3
votes

I'm currently taking on online data structures course and this is one of the homework assignments; please guide me towards the answer rather than giving me the answer.

The prompt is as follows:

Task. You are given a description of a rooted tree. Your task is to compute and output its height. Recall that the height of a (rooted) tree is the maximum depth of a node, or the maximum distance from a leaf to the root. You are given an arbitrary tree, not necessarily a binary tree.

Input Format. The first line contains the number of nodes n. The second line contains integer numbers from −1 to n−1 parents of nodes. If the i-th one of them (0 ≤ i ≤ n−1) is −1, node i is the root, otherwise it’s 0-based index of the parent of i-th node. It is guaranteed that there is exactly one root. It is guaranteed that the input represents a tree.

Constraints. 1 ≤ n ≤ 105.

My current solution works, but is very slow when n > 102. Here is my code:

# python3

import sys
import threading

# In Python, the default limit on recursion depth is rather low,
# so raise it here for this problem. Note that to take advantage
# of bigger stack, we have to launch the computation in a new thread.
sys.setrecursionlimit(10**7)  # max depth of recursion
threading.stack_size(2**27)   # new thread will get stack of such size
threading.Thread(target=main).start()

# returns all indices of item in seq
def listOfDupes(seq, item):
    start = -1
    locs = []
    while True:
        try:
            loc = seq.index(item, start+1)
        except:
            break
        else:
            locs.append(loc)
            start = loc
    return locs

def compute_height(node, parents):
    if node not in parents:
        return 1
    else:
        return 1 + max(compute_height(i, parents) for i in listOfDupes(parents, node))

def main():
    n = int(input())
    parents = list(map(int, input().split()))
    print(compute_height(parents.index(-1), parents))

Example input:
>>> 5
>>> 4 -1 4 1 1
This will yield a solution of 3, because the root is 1, 3 and 4 branch off of 1, then 0 and 2 branch off of 4 which gives this tree a height of 3.

How can I improve this code to get it under the time benchmark of 3 seconds? Also, would this have been easier in another language?

3
Spawning a single thread would have no advantage and just overhead, spawning a pool of threads to solve different parts of the problem perhaps could help but python has GIL that probably makes less useful unless you are doing IO. - AChampion
Do you have example input? - AChampion
@AChampion I added example input to my question. Also, I spawned another thread because it was recommended by the problem due to the size of some of the test cases. In any case, I don't think that is causing my timing issue, do you? - Josh

3 Answers

2
votes

Python will be fine as long as you get the algorithm right. Since you're only looking for guidance, consider:

1) We know the depth of a node iif the depth of its parent is known; and 2) We're not interested in the tree's structure, so we can throw irrelevant information away.

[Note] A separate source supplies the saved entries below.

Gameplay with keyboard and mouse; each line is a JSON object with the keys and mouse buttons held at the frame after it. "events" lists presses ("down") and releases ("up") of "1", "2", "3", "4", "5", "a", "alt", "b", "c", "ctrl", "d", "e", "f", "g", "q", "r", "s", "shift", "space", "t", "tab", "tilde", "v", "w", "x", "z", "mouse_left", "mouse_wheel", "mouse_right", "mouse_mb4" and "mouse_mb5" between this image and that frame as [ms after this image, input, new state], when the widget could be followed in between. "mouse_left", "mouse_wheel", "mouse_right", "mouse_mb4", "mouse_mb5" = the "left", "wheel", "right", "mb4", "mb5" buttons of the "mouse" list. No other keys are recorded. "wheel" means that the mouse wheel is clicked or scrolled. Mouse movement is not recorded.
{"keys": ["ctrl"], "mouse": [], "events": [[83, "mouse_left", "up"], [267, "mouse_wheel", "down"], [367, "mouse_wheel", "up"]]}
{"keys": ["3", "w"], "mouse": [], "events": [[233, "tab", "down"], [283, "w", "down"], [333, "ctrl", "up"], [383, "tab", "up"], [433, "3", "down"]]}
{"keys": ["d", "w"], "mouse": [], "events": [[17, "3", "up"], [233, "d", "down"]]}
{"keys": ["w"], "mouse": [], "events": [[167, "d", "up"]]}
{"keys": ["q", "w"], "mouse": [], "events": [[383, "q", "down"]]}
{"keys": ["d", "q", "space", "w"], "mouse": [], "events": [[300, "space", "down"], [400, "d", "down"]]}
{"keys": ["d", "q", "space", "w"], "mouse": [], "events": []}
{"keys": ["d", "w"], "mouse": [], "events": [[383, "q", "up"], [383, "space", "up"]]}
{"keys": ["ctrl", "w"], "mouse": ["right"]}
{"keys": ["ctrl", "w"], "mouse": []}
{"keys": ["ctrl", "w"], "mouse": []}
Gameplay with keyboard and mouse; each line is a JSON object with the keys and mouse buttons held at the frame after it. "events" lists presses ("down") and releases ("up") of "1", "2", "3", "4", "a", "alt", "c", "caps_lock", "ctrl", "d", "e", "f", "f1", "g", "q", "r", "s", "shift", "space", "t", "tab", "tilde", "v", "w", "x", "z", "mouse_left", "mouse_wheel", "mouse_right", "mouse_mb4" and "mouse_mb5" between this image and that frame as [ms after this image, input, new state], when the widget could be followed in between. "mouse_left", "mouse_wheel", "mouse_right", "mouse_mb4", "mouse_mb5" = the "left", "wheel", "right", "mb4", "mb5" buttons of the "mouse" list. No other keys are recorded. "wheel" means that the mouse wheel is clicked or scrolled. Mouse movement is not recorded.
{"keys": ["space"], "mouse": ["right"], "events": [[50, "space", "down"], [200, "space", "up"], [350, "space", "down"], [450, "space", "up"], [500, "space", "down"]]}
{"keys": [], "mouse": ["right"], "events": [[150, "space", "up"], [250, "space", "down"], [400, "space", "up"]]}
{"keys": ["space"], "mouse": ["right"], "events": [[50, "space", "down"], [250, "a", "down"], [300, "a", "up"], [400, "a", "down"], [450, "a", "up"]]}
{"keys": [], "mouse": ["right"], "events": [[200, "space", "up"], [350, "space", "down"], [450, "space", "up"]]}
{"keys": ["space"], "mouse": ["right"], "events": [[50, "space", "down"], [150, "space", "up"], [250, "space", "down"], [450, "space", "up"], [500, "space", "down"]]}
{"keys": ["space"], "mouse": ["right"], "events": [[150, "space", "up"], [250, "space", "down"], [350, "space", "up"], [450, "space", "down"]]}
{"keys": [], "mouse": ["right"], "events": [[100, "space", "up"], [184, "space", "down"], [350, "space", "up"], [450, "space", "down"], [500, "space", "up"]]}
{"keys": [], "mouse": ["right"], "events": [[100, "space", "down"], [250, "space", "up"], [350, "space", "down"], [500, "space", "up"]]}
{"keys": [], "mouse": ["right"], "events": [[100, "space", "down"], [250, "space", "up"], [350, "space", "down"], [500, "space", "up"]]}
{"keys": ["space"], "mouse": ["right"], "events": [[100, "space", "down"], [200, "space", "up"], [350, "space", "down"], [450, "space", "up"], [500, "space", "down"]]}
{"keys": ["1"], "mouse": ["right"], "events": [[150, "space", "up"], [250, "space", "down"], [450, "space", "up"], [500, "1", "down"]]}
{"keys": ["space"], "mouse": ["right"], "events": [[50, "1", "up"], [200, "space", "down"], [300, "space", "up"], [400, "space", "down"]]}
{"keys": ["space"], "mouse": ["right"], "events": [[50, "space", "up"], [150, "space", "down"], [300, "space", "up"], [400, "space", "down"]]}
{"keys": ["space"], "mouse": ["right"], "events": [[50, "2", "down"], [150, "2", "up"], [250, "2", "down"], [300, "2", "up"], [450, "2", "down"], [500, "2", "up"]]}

The root node pointer has the value -1. Suppose that we replaced its children's pointers to the root node with the value -2, their children's pointers with -3, and so forth. The greatest absolute value of these is the height of the tree.

If we traverse the tree from an arbitrary node N(0) we can stop as soon as we encounter a negative value at node N(k), at which point we can replace each node with the value of its parent, less one. I.e, N(k-1) = N(k) -1, N(k-2)=N(k-1) - 1... N(0) = N(1) -1. As more and more pointers are replaced by their depth, each traversal is more likely to terminate by encountering a node whose depth is already known. In fact, this algorithm takes basically linear time.

So: load your data into an array, start with the first element and traverse the pointers until you encounter a negative value. Build another array of the nodes traversed as you go. When you encounter a negative value, use the second array to replace the original values in the first array with their depth. Do the same with the second element and so forth. Keep track of the greatest depth you've encountered: that's your answer.

1
votes

The structure of this question looks like it would be better solved bottom up rather than top down. Your top-down approach spends time seeking, which is unnecessary, e.g.:

def height(tree):
    for n in tree:
        l = 1
        while n != -1:
            l += 1
            n = tree[n]
        yield l

In []:
tree = '4 -1 4 1 1'
max(height(list(map(int, tree.split()))))

Out[]:
3

Or if you don't like a generator:

def height(tree):
    d = [1]*len(tree)
    for i, n in enumerate(tree):
        while n != -1:
            d[i] += 1
            n = tree[n]
    return max(d)

In []:
tree = '4 -1 4 1 1'
height(list(map(int, tree.split())))

Out[]:
3

The above is brute force as it doesn't take advantage of reusing parts of the tree you've already visited, it shouldn't be too hard to add that.

0
votes

Your algorithm spends a lot of time searching the input for the locations of numbers. If you just iterate over the input once, you can record the locations of each number as you come across them, so you don't have to keep searching over and over later. Consider what data structure would be effective for recording this information.